Fakat siz Allah’a inanıyorsanız bir yerde İslam’ın ‘İ’ sinden bahsettiğiniz zaman siz potansiyel suçlu kabul ediliyorsunuz, hakaretlere ve baskılara uğruyorsunuz. İslam’dan bilerek uzaklaştırılan toplumun kültür ve ahlakıyla oynandığı bir yerde işlenen cinayetin sebebi nedir diye soruluyor.

Ama kimse sorunun asıl temeline nereden çıktığına bakmıyor. Çıkış noktası belli olmayan bir ok nereye varabilir diye bir soru sorulursa insana, buna ne cevap verilebilir” şeklinde konuştu.

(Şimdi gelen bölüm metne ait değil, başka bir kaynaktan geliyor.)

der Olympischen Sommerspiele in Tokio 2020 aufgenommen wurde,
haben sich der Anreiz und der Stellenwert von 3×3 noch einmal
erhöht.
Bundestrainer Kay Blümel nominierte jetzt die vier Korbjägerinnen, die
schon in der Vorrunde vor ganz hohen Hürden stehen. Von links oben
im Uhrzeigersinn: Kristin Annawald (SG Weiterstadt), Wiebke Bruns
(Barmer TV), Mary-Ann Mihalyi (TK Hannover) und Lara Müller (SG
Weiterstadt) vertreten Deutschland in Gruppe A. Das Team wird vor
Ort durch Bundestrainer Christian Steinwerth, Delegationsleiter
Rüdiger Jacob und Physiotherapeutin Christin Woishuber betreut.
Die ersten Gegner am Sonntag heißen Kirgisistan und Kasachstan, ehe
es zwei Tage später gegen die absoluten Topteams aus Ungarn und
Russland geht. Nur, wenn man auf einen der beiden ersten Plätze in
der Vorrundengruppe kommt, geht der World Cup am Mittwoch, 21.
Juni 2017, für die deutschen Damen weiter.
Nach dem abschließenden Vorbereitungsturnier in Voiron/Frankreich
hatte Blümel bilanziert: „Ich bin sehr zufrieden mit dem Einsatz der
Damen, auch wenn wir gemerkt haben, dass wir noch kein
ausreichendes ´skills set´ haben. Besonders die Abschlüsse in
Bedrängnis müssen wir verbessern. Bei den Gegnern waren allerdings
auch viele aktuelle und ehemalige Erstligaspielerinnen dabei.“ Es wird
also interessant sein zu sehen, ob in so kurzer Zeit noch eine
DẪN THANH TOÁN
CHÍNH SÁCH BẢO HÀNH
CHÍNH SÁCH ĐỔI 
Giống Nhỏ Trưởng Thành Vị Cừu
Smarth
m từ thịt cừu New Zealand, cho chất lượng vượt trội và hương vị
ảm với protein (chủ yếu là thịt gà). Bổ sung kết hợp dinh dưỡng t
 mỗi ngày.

KUR’AN DIŞINDA  BİR ÇÖZÜM YOKTUR

İslami kurallar toplumda çiğnendiği için bu tür olayların yaşanabileceğine dikkat çeken Çınar Hoca, “Bu insanların suçsuz olduğunu söylemek doğru olmadığı gibi o insanın bu hale gelmesine sebep olan sistemin de suçu vardır. İslami ve insani duyarlılığı olan insanlar bir araya gelip İslam’ın bu tür olayların yaşanmaması için sunduğu çözümlere bakmalıdırlar.

Gerek kılık kıyafette, gerek eğitim sahalarından tutun mahkemelerdeki kaide ve kurallara kadar toplumun birbirleriyle olan ilişkilerinde Kur’an-ı Kerim’de bununla ilgili kurallar vardır. İnsanın insanlarla, insanın nefsiyle, insanın toplumla ve kainatla olan ilişkilerinde Kur’an dışında bir çözüm arayanlar tarihte hep perişan olmuşlardır.

Dünya tarihi ve günümüzde yaşanan olaylar bunun en iyi örneğidir. Dönüşü İslam’da görmeyenlerin kurtuluşu asla mümkün değildir. 

Kainat bir fabrikadır, bu fabrikayı kuran mühendis onun nasıl çalışacağını herkesten çok iyi biliyor. Siz onun koyduğu kurallar dışında bu fabrikayı çalıştırmaya çalıştıkça hem batarsınız, hem bozarsınız” ifadelerini kullandı.

İki vahşet, iki acı tablo

Türkiye’de son günlerde ortaya çıkan cinayetler insanın kanını donduruyor. Cinayete maruz kalanların çocuk olması ve dehşet verici bir şekilde katledilmeleri adeta insanın tüylerini ürpertiyor.